Friday, September 11, 2009

The Reality of the Marginal Salesperson

Vice Presidents of Sales and/or Sales manager’s success rests on salespeople’s success, so let’s take a closer look at today’s typical sales force.

Many organizations equip salespeople with basic sales aids, and CRM software supported by marketing and/or advertising campaigns.

More often than not, we discover that a company's typical sales education includes these vague concepts:

• Know our product(s) well
• Work hard, make lots of calls to earn incentives
• Get the order, but use a “consultative” approach
• Open new accounts

Marginal salespeople say: “You get me in front of a good customer and I’ll make the sale every time.” In reality, they consistently miss their organization’s sales targets. Their response is, “These targets are unrealistic” or “these sales leads are no good.”

Based on our five levels of sales competency model, sixty to eighty percent of the salespeople we’ve observed are at the marginal level of competence.

[Request our short profile to determine the level of your organization’s competencies]

Most of the time, when marginal salespeople speak with a qualified buyer; they do not make a sale. To them, it’s a matter of luck or persistence. Within minutes, they are in a price conversation.

Each time they book $50,000 worth of business, you’ve invisibly lost at least another $50,000 in obtainable sales. This analysis comes from projects where we coach salespeople from the ranks of order-takers to becoming excellent product-peddlers, then becoming collaborative problem-solvers. Typically, they increase their sales by twenty to two hundred percent.
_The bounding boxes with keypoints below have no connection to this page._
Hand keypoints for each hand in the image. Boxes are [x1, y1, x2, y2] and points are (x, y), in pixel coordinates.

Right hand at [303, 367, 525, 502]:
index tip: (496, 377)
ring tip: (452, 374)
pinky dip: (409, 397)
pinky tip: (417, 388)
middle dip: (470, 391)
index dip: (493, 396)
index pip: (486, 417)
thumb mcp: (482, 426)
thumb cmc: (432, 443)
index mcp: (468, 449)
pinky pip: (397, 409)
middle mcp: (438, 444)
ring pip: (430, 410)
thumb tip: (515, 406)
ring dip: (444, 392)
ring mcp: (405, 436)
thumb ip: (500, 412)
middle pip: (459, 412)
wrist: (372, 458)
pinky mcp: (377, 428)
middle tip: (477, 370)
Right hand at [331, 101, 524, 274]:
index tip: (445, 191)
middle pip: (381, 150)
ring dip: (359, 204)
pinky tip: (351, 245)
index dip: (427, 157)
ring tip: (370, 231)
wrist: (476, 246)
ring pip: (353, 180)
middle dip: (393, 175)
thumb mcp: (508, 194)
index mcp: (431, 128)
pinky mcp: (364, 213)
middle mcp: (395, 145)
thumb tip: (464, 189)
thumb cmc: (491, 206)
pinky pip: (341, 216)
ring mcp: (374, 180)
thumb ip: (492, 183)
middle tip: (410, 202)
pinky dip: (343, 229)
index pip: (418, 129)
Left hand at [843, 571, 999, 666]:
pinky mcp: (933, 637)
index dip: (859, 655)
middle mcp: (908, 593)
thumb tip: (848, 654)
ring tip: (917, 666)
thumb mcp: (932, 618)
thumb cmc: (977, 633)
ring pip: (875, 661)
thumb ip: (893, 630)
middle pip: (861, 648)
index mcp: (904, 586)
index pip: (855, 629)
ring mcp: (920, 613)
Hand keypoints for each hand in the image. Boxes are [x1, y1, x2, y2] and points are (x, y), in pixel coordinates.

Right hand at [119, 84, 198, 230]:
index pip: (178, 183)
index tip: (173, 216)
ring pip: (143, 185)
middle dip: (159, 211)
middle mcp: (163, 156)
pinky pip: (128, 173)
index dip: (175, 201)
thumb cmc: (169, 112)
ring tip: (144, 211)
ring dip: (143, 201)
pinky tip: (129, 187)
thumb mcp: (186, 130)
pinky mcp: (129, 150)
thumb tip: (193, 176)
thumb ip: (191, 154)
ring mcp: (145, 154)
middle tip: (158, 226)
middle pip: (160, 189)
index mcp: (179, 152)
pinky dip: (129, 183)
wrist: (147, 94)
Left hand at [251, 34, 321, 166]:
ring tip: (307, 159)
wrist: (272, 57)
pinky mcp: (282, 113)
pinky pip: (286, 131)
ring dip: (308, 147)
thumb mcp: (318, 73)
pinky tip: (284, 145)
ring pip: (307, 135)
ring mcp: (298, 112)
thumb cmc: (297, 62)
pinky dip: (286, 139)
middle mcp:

The remaining twenty to forty percent of medium to high producers produce the bulk of a company’s sales volume.

Their reasons for leaving business on the table include:

• New accounts are scarce and hard to develop
(They contend they are too busy with established accounts)
• They are secure and satisfied with their current sales record
• They don’t recognize the need for developing their sales competency
(They believe the problem is their company or the market)
• New ideas and selling methods are too much work and are not worth the effort

Medium producers tell us: “Give me a qualified buyer or a big, juicy problem to solve, and I’ll close the sale – every time. What we need around here is lower, more competitive pricing, better advertising, more qualified leads, and a better web site.”

The cost to their organizations is as high as twice their current sales volumes. Typically, they increase their performance between fifty to one hundred percent by moving from a friendly visitor, problem-solver, or technical advisor relationship with customers to one of genuine collaboration and, ultimately, becoming a sustaining resource. This peer-to-peer relationship to high level prospects makes it almost impossible for competitors to penetrate their accounts, even with slick marketing.

If talking to a salesperson has no value other than repeating product information and/or generic “solutions” or they simply re-hash general features and benefits, they bring no value to prospective clients.